C

Lesson 03

Allocation and free ownership

Pair heap allocation with a visible free function so callers know when they own memory and when to release it.

Good Code

src/review.c
#include <stdlib.h>
#include <string.h>

struct Review {
    char *title;
};

struct Review *review_create(const char *title)
{
    struct Review *review = malloc(sizeof *review);
    if (review == NULL) {
        return NULL;
    }

    size_t length = strlen(title) + 1;
    review->title = malloc(length);
    if (review->title == NULL) {
        free(review);
        return NULL;
    }

    // The create/free pair states who owns heap memory.
    memcpy(review->title, title, length);
    return review;
}

void review_free(struct Review *review)
{
    if (review != NULL) {
        free(review->title);
        free(review);
    }
}

Bad Code

review.c
#include <stdio.h>
#include <stdlib.h>
#include <string.h>

char *review_title_for_display(const char *title)
{
    // Heap allocation without a matching owner leaks per call.
    char *label = malloc(strlen(title) + 10);
    sprintf(label, "Review: %s", title);
    return label;
}

Review Notes

What to review

Good Code

The good version exposes a constructor and a matching review_free.
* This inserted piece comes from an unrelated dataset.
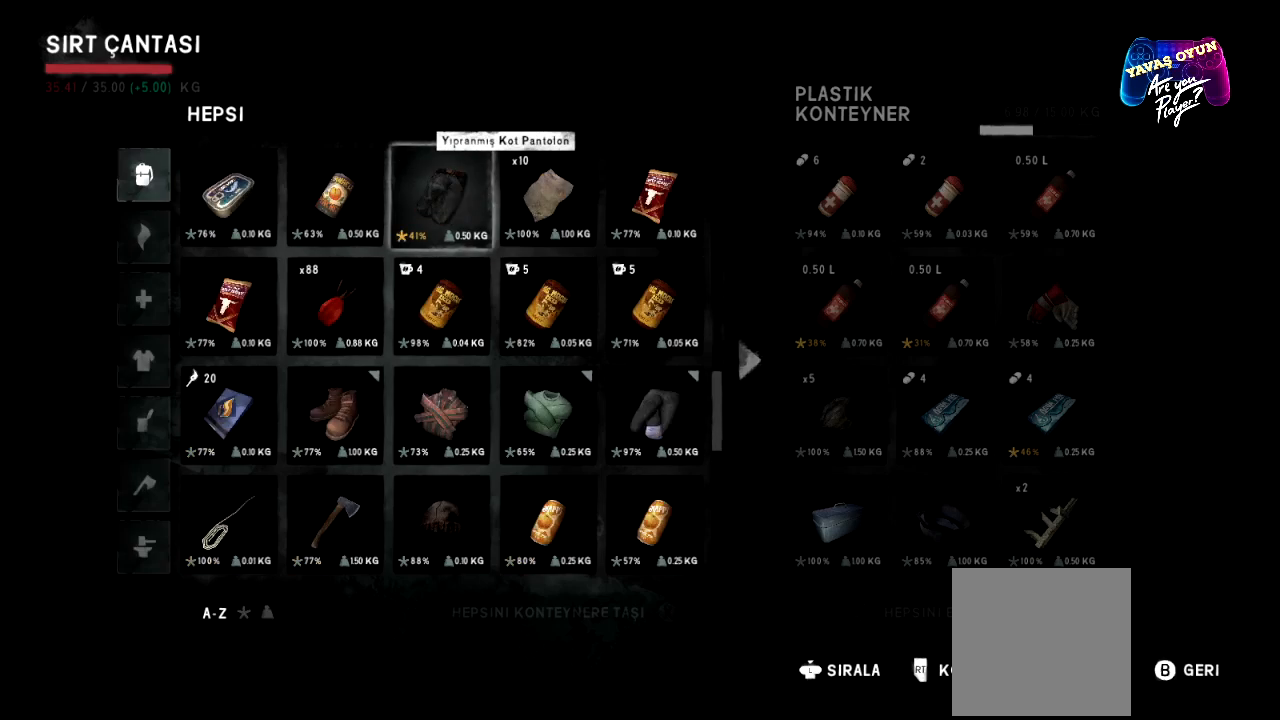
{"buttons": [], "left_stick": "up", "right_stick": "center", "events": []}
If title allocation fails, it releases the struct before returning failure.

Bad Code

The bad version allocates a display label and returns it without naming who must free it. Call sites can leak memory or free the same pointer in inconsistent places.

Takeaways

  • Heap ownership should appear as a contract: the code that creates memory must name the code that releases it.